_INPUT DATA_:
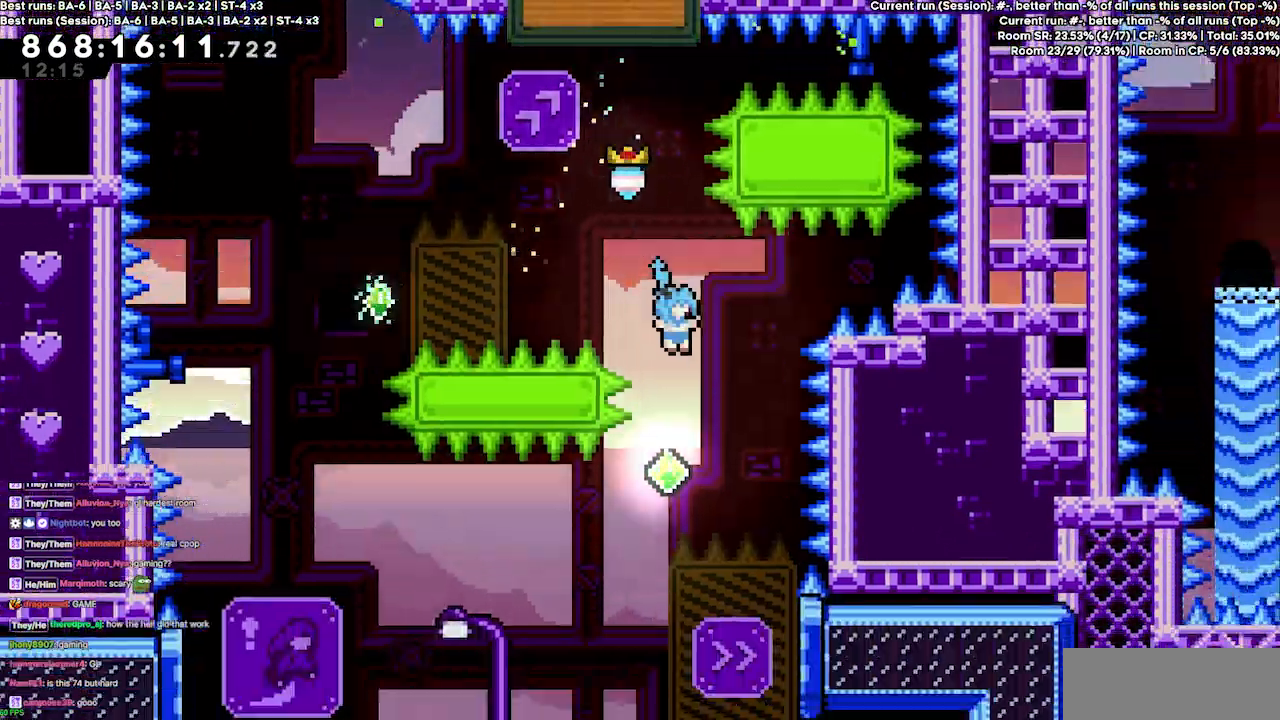
{"keys": ["right"], "events": [[400, "right", "down"], [433, "jump4", "up"]]}
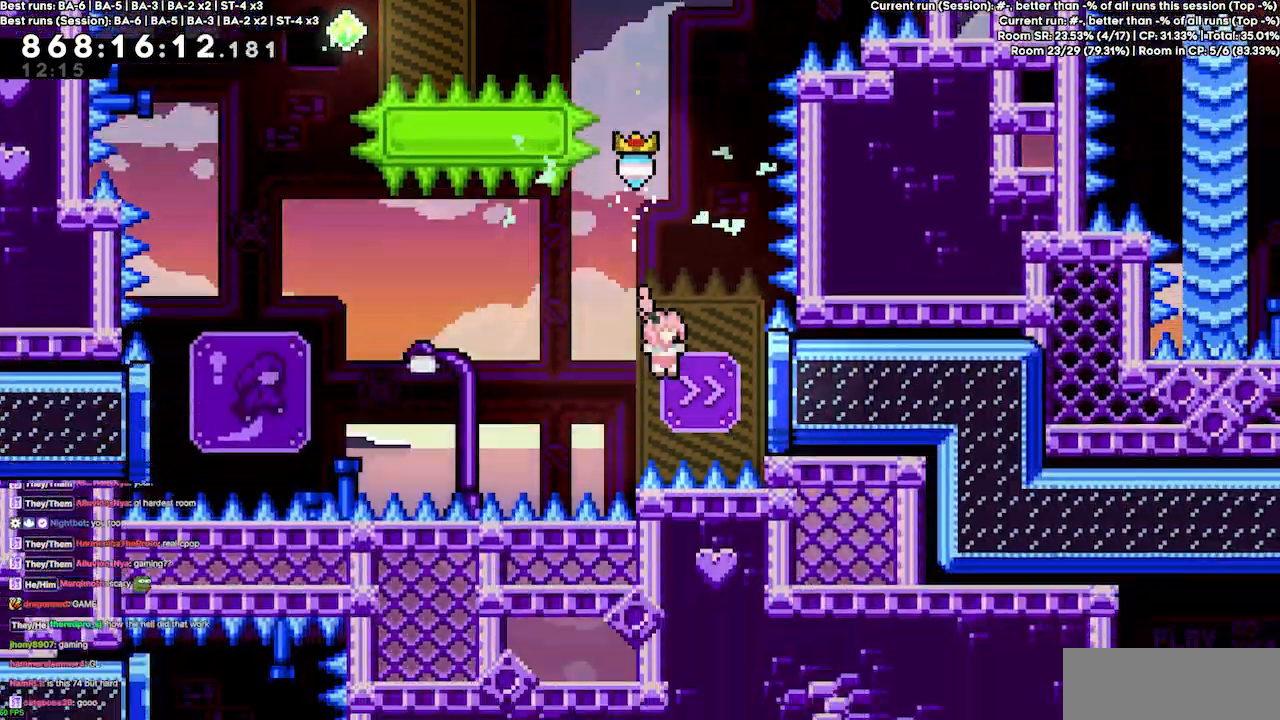
{"keys": ["right"], "events": [[133, "dash", "down"], [367, "dash", "up"]]}
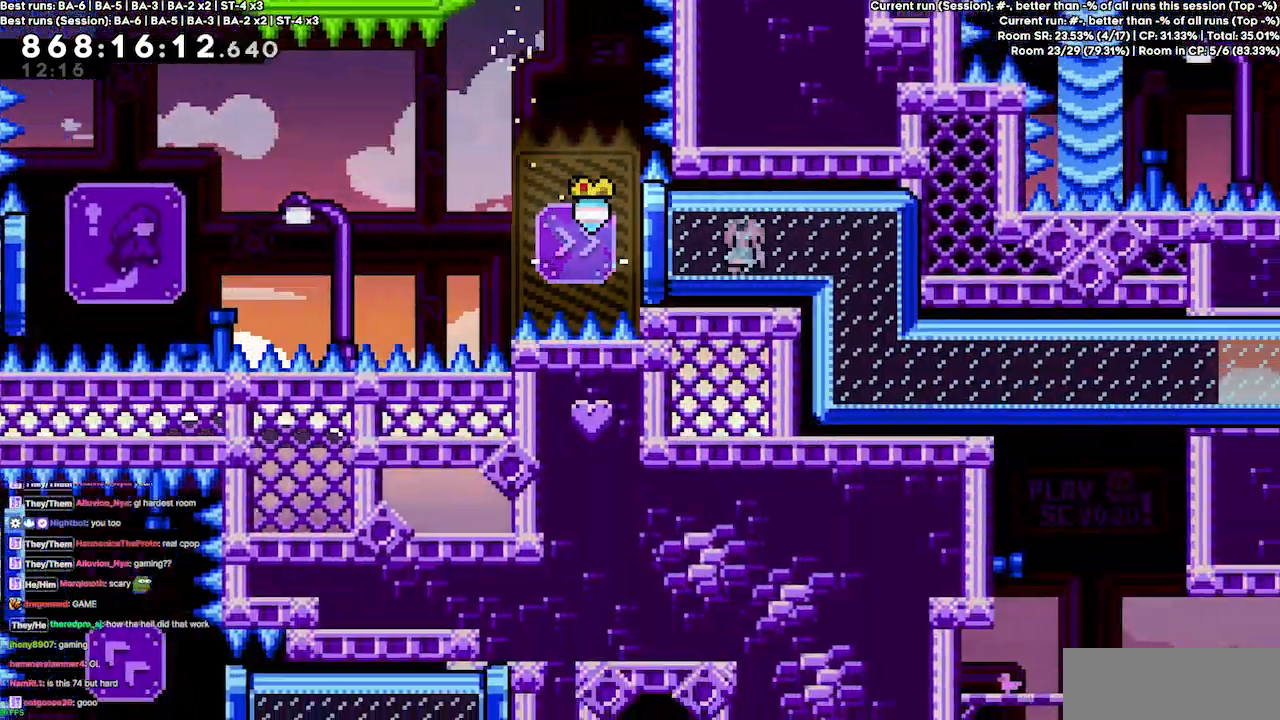
{"keys": [], "events": [[100, "right", "up"]]}
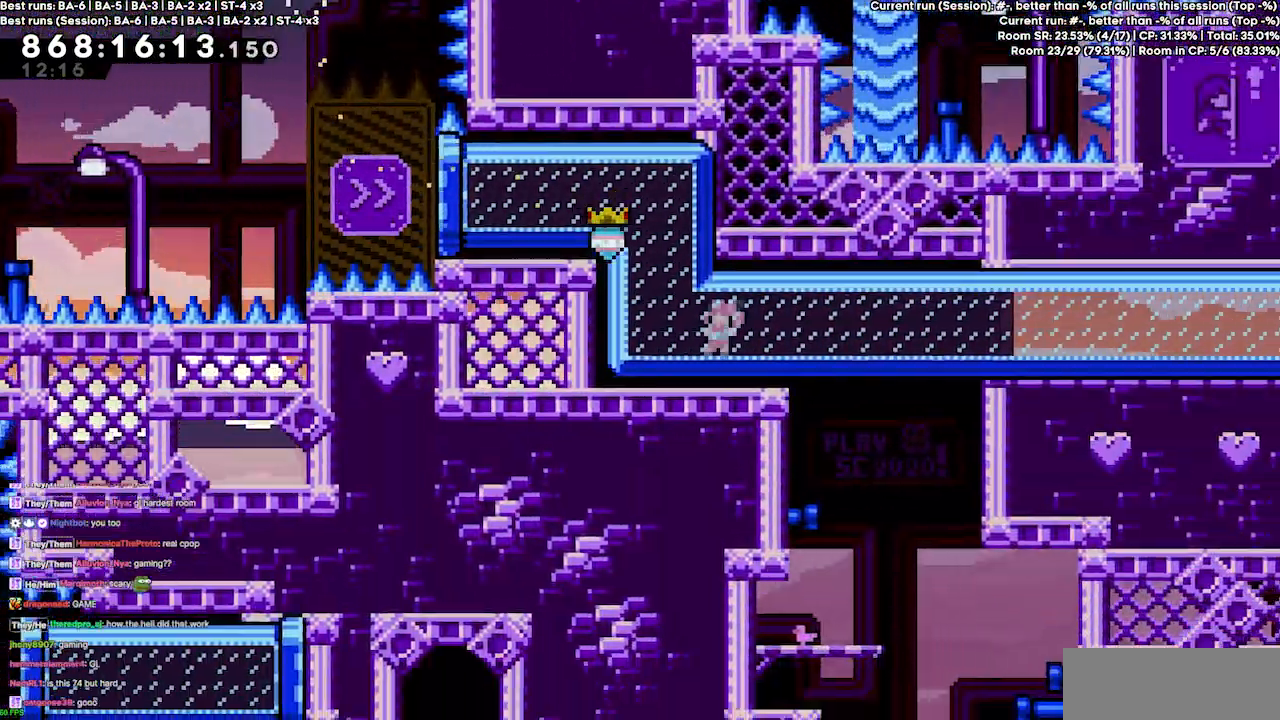
{"keys": [], "events": []}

_EXERCISE BRIEF_: Without any pictures, print the whole listing again exactly as it stands.

_WRITTEN SOLUTION_:
{"keys": ["right"], "events": [[400, "right", "down"], [433, "jump4", "up"]]}
{"keys": ["right"], "events": [[133, "dash", "down"], [367, "dash", "up"]]}
{"keys": [], "events": [[100, "right", "up"]]}
{"keys": [], "events": []}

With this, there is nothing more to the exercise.